In 1776, William Davis and Eliphalet Rawlings signed a document pledging to:

"hereby solemnly engage and promise that we will to the utmost of our power, at the risk of our lives and fortunes, with arms oppose the hostile proceedings of the British fleets and armies against the United American colonies."

In other words, two of the early owners of this property were on record as revolutionaries. Davis, in some documents, carried the title, "Captain" but is not listed in the Revolutionary war army or naval records. There is evidence that he was captain of a merchant marine vessel, and that he used parts of a dismantled ship for an edifice. The person responsible for building the homestead addition clearly used re-purposed timber, but it is not known whether some of this wood came from a ship.

Ebenezer Smith purchased the farm from Davis in 1805. Smith was a prominent judge, legislator and landowner, and during his life served as a town proprietor of Gilmanton, and Representative and Senator in the state legislature from Meredith, where he was a selectman for 36 years. He was also president of the Senate for two years, Judge of the County Court from 1784-1787, and Judge of the County Probate Court from 1797-1805. He was a trustee of Gilmanton Academy and served as its treasurer for six years. He was instrumental in founding the town of Meredith having organized and a signed a petition in 1768 which led to the charter for the town of Meredith being granted by Governor John Wentworth. He served as a colonel in the militia and was First Major in Col. Welch's Regiment of Volunteers who marched to join the Continental Army at Saratoga in September of 1777.
※
Requirement A
Copy out verbatim everything in the listing from its beginning down to the line containing "641-856-0601", including that line.

Stored data
※
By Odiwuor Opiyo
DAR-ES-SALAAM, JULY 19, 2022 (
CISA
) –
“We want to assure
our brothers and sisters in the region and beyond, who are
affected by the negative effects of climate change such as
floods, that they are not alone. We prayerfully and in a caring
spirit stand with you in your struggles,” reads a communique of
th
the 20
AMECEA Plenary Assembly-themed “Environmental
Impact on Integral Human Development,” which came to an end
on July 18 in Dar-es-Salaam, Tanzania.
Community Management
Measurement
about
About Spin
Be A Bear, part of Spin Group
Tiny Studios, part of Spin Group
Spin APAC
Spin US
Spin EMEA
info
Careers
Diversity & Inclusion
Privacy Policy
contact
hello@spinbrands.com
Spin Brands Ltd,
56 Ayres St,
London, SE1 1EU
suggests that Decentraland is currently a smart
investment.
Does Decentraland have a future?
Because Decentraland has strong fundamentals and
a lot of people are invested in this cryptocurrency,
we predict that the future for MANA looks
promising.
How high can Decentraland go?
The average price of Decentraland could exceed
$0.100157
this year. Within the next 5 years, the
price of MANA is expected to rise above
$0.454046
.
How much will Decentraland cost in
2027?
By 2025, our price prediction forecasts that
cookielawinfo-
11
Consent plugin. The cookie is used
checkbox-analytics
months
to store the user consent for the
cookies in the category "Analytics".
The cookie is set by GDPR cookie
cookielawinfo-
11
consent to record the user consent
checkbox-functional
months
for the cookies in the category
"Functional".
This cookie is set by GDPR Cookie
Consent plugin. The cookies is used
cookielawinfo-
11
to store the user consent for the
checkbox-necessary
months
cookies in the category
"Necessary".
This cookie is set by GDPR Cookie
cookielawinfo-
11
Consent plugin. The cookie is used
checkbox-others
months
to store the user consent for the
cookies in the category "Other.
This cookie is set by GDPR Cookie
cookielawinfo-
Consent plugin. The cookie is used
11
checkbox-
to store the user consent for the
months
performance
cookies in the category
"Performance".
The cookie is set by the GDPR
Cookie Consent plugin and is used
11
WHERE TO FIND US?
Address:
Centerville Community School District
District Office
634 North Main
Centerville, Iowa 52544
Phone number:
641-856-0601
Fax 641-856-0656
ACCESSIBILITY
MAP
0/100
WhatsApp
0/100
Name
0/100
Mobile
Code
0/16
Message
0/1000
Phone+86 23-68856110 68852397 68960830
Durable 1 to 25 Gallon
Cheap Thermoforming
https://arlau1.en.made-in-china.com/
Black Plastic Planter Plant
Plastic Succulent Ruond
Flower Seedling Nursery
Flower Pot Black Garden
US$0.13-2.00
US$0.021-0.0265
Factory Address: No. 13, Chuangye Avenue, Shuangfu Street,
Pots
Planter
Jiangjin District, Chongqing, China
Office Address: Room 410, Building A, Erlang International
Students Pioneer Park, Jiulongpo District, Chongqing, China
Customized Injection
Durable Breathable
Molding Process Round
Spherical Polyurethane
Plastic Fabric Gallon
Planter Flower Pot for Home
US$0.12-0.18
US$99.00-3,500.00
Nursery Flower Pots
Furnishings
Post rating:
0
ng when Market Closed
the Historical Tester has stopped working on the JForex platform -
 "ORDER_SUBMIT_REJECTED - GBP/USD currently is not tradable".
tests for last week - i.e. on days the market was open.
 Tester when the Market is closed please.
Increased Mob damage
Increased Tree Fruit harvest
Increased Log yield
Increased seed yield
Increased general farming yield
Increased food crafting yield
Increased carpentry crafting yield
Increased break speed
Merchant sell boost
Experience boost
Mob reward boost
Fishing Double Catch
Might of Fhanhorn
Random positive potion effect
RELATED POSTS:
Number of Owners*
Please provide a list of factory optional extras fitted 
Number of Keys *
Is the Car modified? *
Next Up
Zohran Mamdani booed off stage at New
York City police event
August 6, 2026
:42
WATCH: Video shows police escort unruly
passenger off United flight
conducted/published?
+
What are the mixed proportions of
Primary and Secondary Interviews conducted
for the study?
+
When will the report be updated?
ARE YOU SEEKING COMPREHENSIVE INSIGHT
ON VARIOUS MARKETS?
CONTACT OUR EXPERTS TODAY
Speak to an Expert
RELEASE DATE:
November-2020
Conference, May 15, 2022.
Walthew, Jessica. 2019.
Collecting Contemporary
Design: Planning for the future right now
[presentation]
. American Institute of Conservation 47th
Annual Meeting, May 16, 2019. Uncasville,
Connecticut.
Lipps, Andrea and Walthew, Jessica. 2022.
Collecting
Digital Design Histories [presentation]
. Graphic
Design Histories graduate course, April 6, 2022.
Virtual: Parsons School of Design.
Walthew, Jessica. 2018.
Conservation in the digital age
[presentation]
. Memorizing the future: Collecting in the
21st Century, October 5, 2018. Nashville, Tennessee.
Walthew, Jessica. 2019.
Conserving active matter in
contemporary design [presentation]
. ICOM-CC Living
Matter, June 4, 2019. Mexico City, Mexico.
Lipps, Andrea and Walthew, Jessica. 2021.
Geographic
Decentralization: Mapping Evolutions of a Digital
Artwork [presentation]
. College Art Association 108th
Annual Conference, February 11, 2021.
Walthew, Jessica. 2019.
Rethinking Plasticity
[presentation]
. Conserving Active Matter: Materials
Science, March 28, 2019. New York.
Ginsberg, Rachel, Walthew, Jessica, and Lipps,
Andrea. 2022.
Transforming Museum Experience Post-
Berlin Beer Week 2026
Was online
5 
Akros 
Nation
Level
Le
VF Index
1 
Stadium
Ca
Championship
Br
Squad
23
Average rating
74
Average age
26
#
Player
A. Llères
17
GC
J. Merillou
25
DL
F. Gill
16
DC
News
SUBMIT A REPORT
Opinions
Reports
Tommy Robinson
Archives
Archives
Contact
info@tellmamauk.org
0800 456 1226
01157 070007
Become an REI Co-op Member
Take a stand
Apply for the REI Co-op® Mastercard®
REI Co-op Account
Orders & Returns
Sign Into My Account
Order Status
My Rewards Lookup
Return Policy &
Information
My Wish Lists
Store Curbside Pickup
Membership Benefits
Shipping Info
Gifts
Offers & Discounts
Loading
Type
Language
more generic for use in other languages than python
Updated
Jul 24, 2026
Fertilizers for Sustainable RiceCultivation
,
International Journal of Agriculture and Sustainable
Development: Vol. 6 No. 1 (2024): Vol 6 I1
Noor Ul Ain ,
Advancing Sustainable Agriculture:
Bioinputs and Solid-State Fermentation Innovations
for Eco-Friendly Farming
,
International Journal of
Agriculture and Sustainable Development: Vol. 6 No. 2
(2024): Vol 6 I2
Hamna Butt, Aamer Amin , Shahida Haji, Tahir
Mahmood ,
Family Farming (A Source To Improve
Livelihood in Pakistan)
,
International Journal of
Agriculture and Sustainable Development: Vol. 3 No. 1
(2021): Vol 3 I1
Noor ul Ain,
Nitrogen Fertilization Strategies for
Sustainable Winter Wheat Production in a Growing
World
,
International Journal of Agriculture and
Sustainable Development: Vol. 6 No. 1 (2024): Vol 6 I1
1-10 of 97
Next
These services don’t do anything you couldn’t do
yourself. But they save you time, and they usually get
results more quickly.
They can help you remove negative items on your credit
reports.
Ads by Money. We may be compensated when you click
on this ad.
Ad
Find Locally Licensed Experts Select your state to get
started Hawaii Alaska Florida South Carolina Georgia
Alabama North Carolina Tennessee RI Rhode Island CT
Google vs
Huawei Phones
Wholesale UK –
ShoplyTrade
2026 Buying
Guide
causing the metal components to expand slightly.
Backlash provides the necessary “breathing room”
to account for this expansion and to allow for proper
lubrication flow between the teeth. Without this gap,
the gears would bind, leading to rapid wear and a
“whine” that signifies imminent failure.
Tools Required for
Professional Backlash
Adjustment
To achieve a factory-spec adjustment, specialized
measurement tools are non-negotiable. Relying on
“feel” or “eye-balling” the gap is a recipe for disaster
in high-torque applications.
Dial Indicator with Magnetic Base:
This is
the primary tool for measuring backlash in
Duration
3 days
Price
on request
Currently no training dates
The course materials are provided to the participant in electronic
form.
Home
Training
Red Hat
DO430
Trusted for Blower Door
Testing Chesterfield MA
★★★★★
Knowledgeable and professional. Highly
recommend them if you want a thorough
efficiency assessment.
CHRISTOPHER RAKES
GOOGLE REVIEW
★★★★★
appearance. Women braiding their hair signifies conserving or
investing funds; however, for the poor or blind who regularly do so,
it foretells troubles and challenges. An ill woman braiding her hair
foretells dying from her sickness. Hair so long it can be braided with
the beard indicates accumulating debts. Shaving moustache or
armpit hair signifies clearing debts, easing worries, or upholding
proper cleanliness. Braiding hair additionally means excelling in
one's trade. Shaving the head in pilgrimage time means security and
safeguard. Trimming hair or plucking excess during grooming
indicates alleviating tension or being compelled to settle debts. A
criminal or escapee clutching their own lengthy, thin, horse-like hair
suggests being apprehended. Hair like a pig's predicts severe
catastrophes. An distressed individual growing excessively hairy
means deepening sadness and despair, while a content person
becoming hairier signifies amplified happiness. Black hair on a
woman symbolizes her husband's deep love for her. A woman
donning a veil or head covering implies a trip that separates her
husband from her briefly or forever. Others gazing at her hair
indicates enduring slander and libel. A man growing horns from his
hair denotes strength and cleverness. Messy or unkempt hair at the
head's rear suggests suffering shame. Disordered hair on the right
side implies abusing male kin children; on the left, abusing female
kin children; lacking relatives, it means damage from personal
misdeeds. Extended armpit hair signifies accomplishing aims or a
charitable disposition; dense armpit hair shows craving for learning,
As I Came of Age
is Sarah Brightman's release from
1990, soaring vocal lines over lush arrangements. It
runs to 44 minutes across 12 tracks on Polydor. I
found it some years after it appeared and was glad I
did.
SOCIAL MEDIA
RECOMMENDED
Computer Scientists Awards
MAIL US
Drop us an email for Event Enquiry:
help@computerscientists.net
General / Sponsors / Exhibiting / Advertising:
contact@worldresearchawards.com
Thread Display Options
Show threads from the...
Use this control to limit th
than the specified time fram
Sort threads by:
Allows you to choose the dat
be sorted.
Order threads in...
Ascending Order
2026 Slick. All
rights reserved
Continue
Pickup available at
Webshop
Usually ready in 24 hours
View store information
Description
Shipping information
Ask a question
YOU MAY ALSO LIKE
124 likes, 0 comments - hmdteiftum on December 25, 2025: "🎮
※
Requirement B
Using the passage on the farm's early owners, state whether each statement agrees with it, and support each answer with the deciding words quoted exactly: (i) Ebenezer Smith bought the farm from Davis in 1805. (ii) Davis appears in the Revolutionary War army records. (iii) Smith served as a selectman in Meredith for 36 years.

Answer A
By Odiwuor Opiyo
DAR-ES-SALAAM, JULY 19, 2022 (
CISA
) –
“We want to assure
our brothers and sisters in the region and beyond, who are
affected by the negative effects of climate change such as
floods, that they are not alone. We prayerfully and in a caring
spirit stand with you in your struggles,” reads a communique of
th
the 20
AMECEA Plenary Assembly-themed “Environmental
Impact on Integral Human Development,” which came to an end
on July 18 in Dar-es-Salaam, Tanzania.
Community Management
Measurement
about
About Spin
Be A Bear, part of Spin Group
Tiny Studios, part of Spin Group
Spin APAC
Spin US
Spin EMEA
info
Careers
Diversity & Inclusion
Privacy Policy
contact
hello@spinbrands.com
Spin Brands Ltd,
56 Ayres St,
London, SE1 1EU
suggests that Decentraland is currently a smart
investment.
Does Decentraland have a future?
Because Decentraland has strong fundamentals and
a lot of people are invested in this cryptocurrency,
we predict that the future for MANA looks
promising.
How high can Decentraland go?
The average price of Decentraland could exceed
$0.100157
this year. Within the next 5 years, the
price of MANA is expected to rise above
$0.454046
.
How much will Decentraland cost in
2027?
By 2025, our price prediction forecasts that
cookielawinfo-
11
Consent plugin. The cookie is used
checkbox-analytics
months
to store the user consent for the
cookies in the category "Analytics".
The cookie is set by GDPR cookie
cookielawinfo-
11
consent to record the user consent
checkbox-functional
months
for the cookies in the category
"Functional".
This cookie is set by GDPR Cookie
Consent plugin. The cookies is used
cookielawinfo-
11
to store the user consent for the
checkbox-necessary
months
cookies in the category
"Necessary".
This cookie is set by GDPR Cookie
cookielawinfo-
11
Consent plugin. The cookie is used
checkbox-others
months
to store the user consent for the
cookies in the category "Other.
This cookie is set by GDPR Cookie
cookielawinfo-
Consent plugin. The cookie is used
11
checkbox-
to store the user consent for the
months
performance
cookies in the category
"Performance".
The cookie is set by the GDPR
Cookie Consent plugin and is used
11
WHERE TO FIND US?
Address:
Centerville Community School District
District Office
634 North Main
Centerville, Iowa 52544
Phone number:
641-856-0601

Answer B
(i) Yes: "Ebenezer Smith purchased the farm from Davis in 1805."
(ii) No: "is not listed in the Revolutionary war army or naval records."
(iii) Yes: "where he was a selectman for 36 years."